Um ano após aquele tal banho, estava novamente no centro cirúrgico. Dessa vez, pra remover preventivamente a outra mama, e ganhar um par de air bags siliconados de 380ml de potência em cada turbina.
Cheguei aos 30 muito mais bonita, feliz, mulher, humana, gente. Ajudei quem eu pude, lutei como fui capaz, e aprendi que nunca chega o fim dessa luta, mas que isso não é tão ruim assim!
Aprendi que as cicatrizes que deformam meu corpo são os troféus que me lembram as lições e vitórias pelas quais passei.
Descobri que ser perfeita é impossível, inatingível para qualquer um, e que agradar a todos é impensável.
Descobri que ser poderosa e guerreira, que ser livre é ser capaz de reconhecer os próprios limites e respeitá-los.
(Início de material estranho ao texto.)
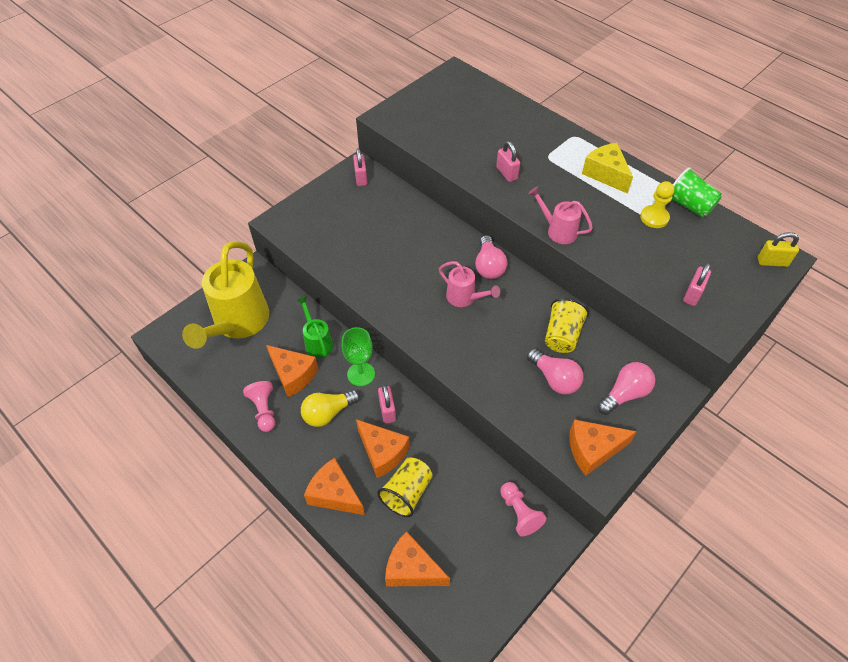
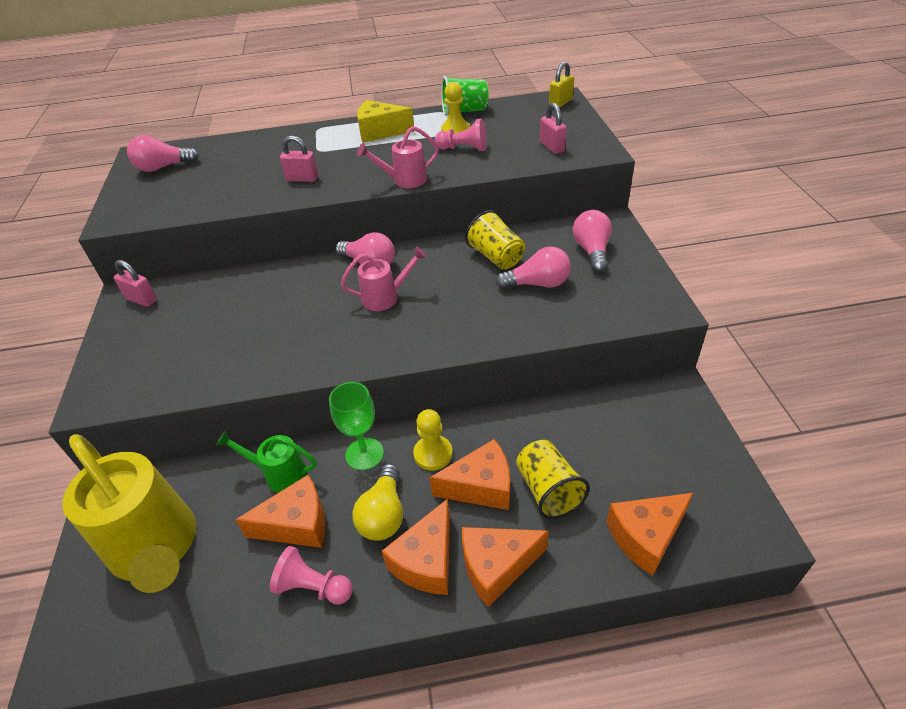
camera: 50 degrees left, 10 degrees down
(387, 411) = (433, 454): pink padlock -> yellow pawn
(452, 95) = (163, 167): none -> pink light bulb
(519, 513) = (638, 407): pink pawn -> pink pawn (464, 149)
(593, 450) = (634, 297): orange cheese -> orange cheese (427, 561)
É devolver ao outro o problema e a responsabilidade que a ele pertencem, que mais ajuda quem dá a mão e caminha lado-a-lado do que quem caminha à frente resolvendo todos os problemas.
Aprendi a segurar os ponteiros do relógio, olhar para as crianças que crescem, a entender que existem vários tempos dentro do mesmo tempo.
Meu cabelo demorou pra crescer, usei megahair – que recentemente arranquei pra ser livre de vez. E cada centímetro que cresceu até agora foi tão comemorado como cada dia da vida que tenho escolhido ter.
Tudo isso graças a um hábito simples... me tocar!
É importante conhecer o próprio corpo, saber o que é novo nele e o que já está ali faz tempo. Dou minha vida a esse simples gesto, e exatamente por isso pedi às meninas do Trendy Twins, que, de alguma maneira, me permitissem entregar a vocês algo que poderá salvar uma outra vida como a minha.
Em tempo: mesmo que não viesse a falecer fisicamente da doença, eu estava mortinha da silva de tanto dar mais valor ao marido, família, trabalho, cachorro, periquito e papagaio do que a mim, ao meu sorriso, ao meu coração e à casinha da minha alma.
Se não fosse a doença, eu não me enxergaria como me enxergo hoje. Não cuidaria da minha felicidade, da minha integridade e do meu prazer como faço hoje. E, o que é morrer senão negligenciar a si mesmo??? Portanto, meninas.... se enxerguem! Se toquem! E, vejam para si mesmas um futuro grandioso!!!!